Eine erste Lieferung mit belgischen und portugiesischen Antibiotikasäften für Kinder ist in Dachau eingetroffen.

Von Thomas Radlmaier, Dachau

Die begehrte Medizin erreicht die Obere Apotheke in Dachau am Donnerstag: 30 Flaschen mit Antibiotika-Säften für Kinder, hergestellt in Portugal und Belgien, verpackt in einem Karton. Vor diesem steht an diesem regnerischen Nachmittag Apotheker Maximilian Lernbecher und wirkt erleichtert. "Es ist eine der ersten Kisten aus dem Ausland", sagt er. Damit könne man immerhin 30 kranke Kinder versorgen.

Durch Bayern rollt eine Infektionswelle. Doch im Freistaat und in allen anderen Bundesländern mangelt es an Antibiotika-Säften für Kinder. Dafür gibt es mehrere Gründe: zu wenig Hersteller, länger gewordene Lieferketten und ein deutscher Arzneimittelmarkt, der für Pharmaunternehmen im Vergleich mit anderen Ländern unattraktiv und über die Jahre kaputt gespart worden ist - letzteres sagt zumindest der Bundesverbandes der Arzneimittel-Hersteller. Nach Angaben des Berufsverbandes der Kinder- und Jugendärzte (BVKJ) sind antibiotische Säfte derzeit bundesweit so knapp, dass auch für schwer erkrankte Kinder nicht ausreichend Antibiotika zur Verfügung stehen.

"Wir machen keine Experimente mit der Gesundheit der Kinder"

Aus diesem Grund hat der Bund einen "Versorgungsmangel" festgestellt. Dies ermöglicht den Ländern, von Vorgaben des Arzneimittelgesetzes (AMG) abzuweichen. Bayern hat daraufhin die befristete Einfuhr von Arzneimitteln erlaubt, die in Deutschland eigentlich nicht zugelassen sind, etwa belgische und portugiesische Antibiotika-Säfte für Kinder, die nun in Dachau angekommen sind. "Das ist deshalb aber keine schlechtere Ware", sagt Lernbecher. Die importierten Säfte kosten ungefähr das Doppelte des normalen Preises. Für die Mehrkosten würden aber die Krankenkassen aufkommen, so Lernbecher, der auch stellvertretender Vorsitzender des Bayerischen Apothekerverbands ist.
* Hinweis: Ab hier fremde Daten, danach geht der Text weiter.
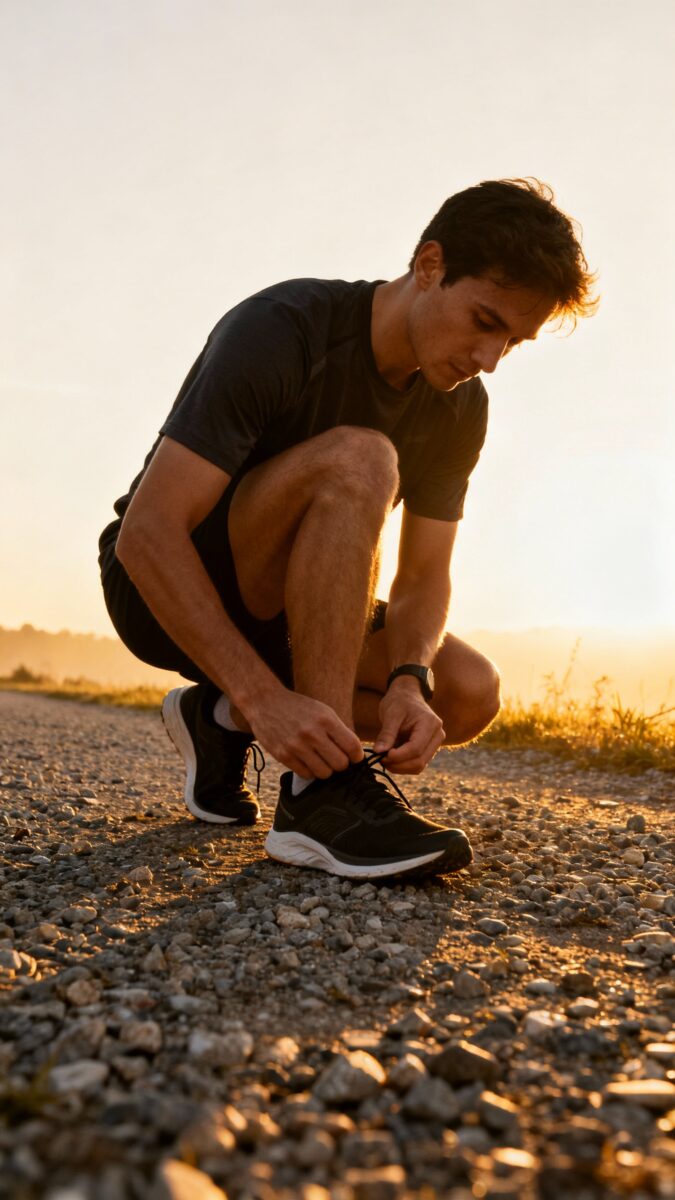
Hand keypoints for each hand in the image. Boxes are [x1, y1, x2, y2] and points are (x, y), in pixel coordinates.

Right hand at [247, 688, 363, 777]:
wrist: (265, 702)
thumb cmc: (298, 707)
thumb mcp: (322, 711)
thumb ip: (338, 730)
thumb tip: (354, 754)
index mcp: (325, 719)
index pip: (352, 746)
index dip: (357, 756)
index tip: (354, 757)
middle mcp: (312, 733)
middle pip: (340, 764)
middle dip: (341, 764)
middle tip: (336, 759)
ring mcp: (296, 746)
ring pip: (324, 773)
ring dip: (326, 770)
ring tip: (321, 760)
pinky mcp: (283, 755)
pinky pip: (306, 775)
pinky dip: (310, 771)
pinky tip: (307, 761)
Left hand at [374, 680, 444, 773]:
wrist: (407, 696)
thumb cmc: (399, 701)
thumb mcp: (391, 714)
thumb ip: (386, 734)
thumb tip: (378, 752)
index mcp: (430, 723)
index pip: (416, 748)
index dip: (399, 756)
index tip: (381, 756)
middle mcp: (437, 735)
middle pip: (420, 760)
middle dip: (399, 765)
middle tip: (380, 759)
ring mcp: (434, 744)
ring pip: (419, 766)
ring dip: (400, 768)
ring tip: (384, 759)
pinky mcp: (428, 749)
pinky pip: (417, 764)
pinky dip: (403, 765)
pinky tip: (391, 759)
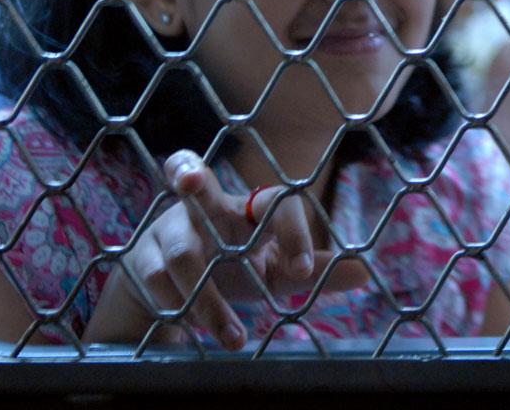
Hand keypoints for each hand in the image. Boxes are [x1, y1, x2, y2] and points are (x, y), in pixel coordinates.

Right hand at [84, 151, 368, 349]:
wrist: (171, 291)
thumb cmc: (232, 268)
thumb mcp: (274, 271)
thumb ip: (313, 272)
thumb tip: (365, 273)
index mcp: (245, 207)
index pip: (272, 201)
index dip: (290, 229)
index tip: (302, 269)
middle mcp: (204, 209)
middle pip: (194, 178)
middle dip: (189, 173)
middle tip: (189, 178)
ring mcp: (169, 231)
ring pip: (183, 254)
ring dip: (208, 299)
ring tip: (235, 337)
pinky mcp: (143, 260)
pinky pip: (156, 280)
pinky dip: (178, 305)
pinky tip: (194, 329)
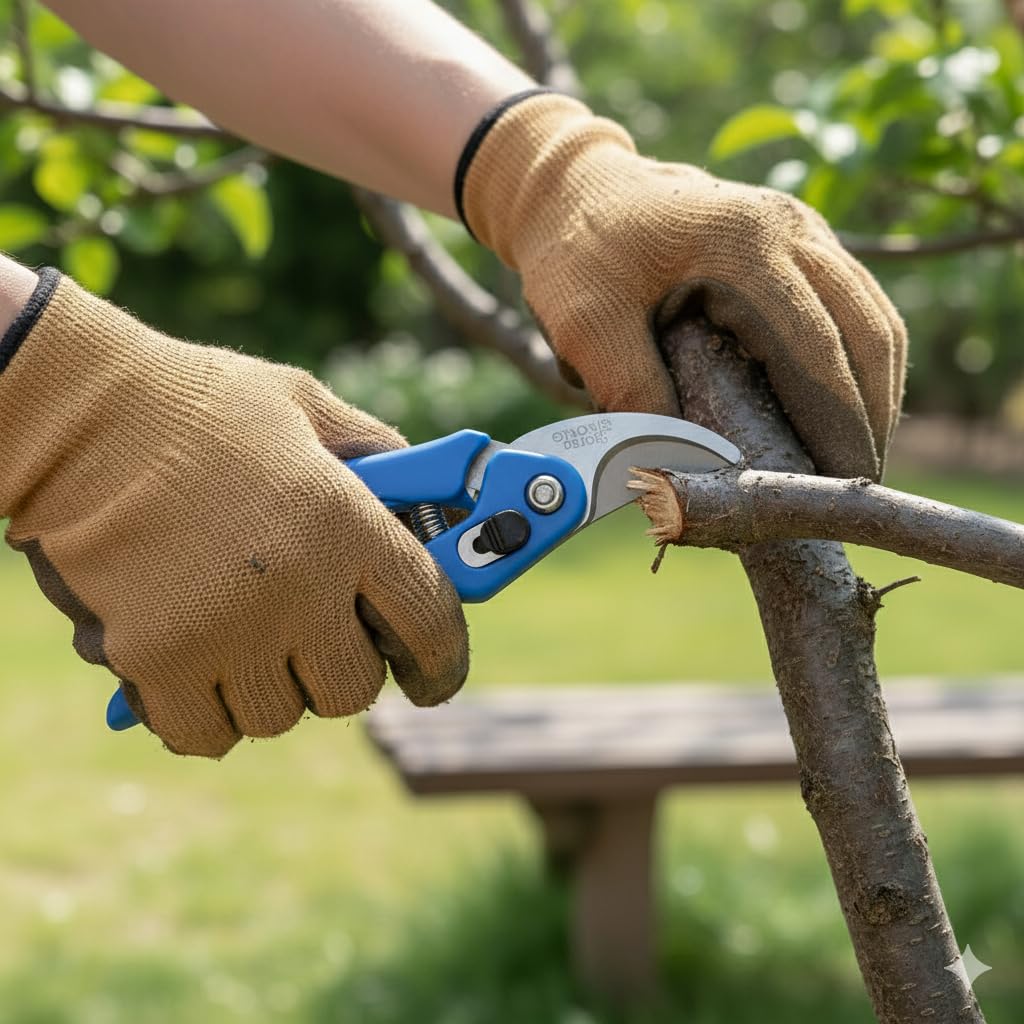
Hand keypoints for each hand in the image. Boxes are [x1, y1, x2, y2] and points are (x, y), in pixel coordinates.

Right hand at [0, 271, 467, 756]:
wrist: (80, 415)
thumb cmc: (201, 405)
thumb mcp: (308, 407)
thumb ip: (378, 454)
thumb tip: (426, 502)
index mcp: (346, 524)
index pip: (430, 622)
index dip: (442, 660)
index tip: (434, 676)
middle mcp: (295, 588)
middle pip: (355, 688)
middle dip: (344, 668)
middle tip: (319, 639)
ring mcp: (223, 632)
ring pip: (281, 715)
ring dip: (273, 688)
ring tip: (248, 637)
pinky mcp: (155, 661)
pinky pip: (206, 733)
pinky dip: (209, 715)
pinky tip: (202, 667)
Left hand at [461, 94, 906, 479]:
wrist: (576, 188)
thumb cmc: (578, 251)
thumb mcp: (584, 324)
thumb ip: (631, 390)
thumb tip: (683, 465)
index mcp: (744, 244)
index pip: (816, 347)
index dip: (836, 423)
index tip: (838, 485)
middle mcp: (791, 229)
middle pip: (868, 332)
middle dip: (869, 417)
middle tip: (853, 488)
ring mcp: (803, 231)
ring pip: (873, 319)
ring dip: (874, 392)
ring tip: (851, 460)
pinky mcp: (800, 244)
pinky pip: (855, 307)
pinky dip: (858, 364)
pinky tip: (841, 411)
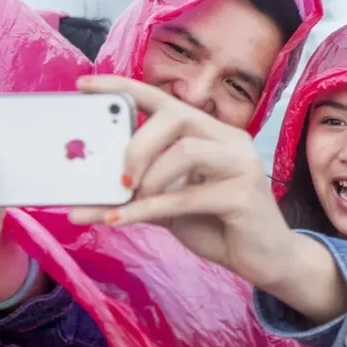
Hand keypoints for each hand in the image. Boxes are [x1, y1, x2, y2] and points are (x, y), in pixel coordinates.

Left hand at [68, 75, 288, 286]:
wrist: (267, 260)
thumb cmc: (219, 226)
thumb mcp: (169, 209)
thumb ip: (133, 200)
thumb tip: (79, 207)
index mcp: (212, 133)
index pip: (166, 100)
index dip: (126, 89)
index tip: (85, 86)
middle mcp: (230, 140)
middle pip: (177, 117)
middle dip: (137, 144)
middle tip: (119, 178)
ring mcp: (242, 165)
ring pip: (186, 150)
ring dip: (149, 177)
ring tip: (132, 200)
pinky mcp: (244, 196)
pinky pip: (187, 196)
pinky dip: (148, 208)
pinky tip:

Es ist eine der ersten Lieferungen von importierten Antibiotika-Säften in Bayern. Daher besuchte am Donnerstag auch Bayerns Gesundheitsminister Klaus Holetschek (CSU) die Dachauer Apotheke. "Wir machen keine Experimente mit der Gesundheit der Kinder", sagte er. Es gehe vielmehr um den Import von antibiotischen Säften, die zwar keine Zulassung in Deutschland hätten - "aber in dem Staat, aus dem sie importiert werden, rechtmäßig in Verkehr gebracht werden dürfen." Mit den kurzfristigen Maßnahmen des Freistaates könnten kranke Kinder in Bayern weiterhin medizinisch gut versorgt werden.

Ausfälle in Zukunft besser kompensieren

Der Minister rief zugleich die Bundesregierung dazu auf, Maßnahmen für die Stabilisierung der Arzneimittelversorgung auf den Weg zu bringen. Der Pharmastandort Deutschland müsse wieder attraktiv werden. Genauso wichtig sei es, Lieferketten zu stabilisieren. "Wir können weltweite Krisen und daraus resultierende Produktionsausfälle nicht verhindern. Aber wir müssen sie besser kompensieren."

Der Dachauer Landtagsabgeordnete Bernhard Seidenath (CSU) forderte, langfristig die Versorgung mit Arzneimitteln zu verbessern. Er verwies darauf, dass es seit 2016 keine Antibiotikaproduktion mehr in Deutschland gebe. Man müsse jetzt anfangen, gegenzusteuern.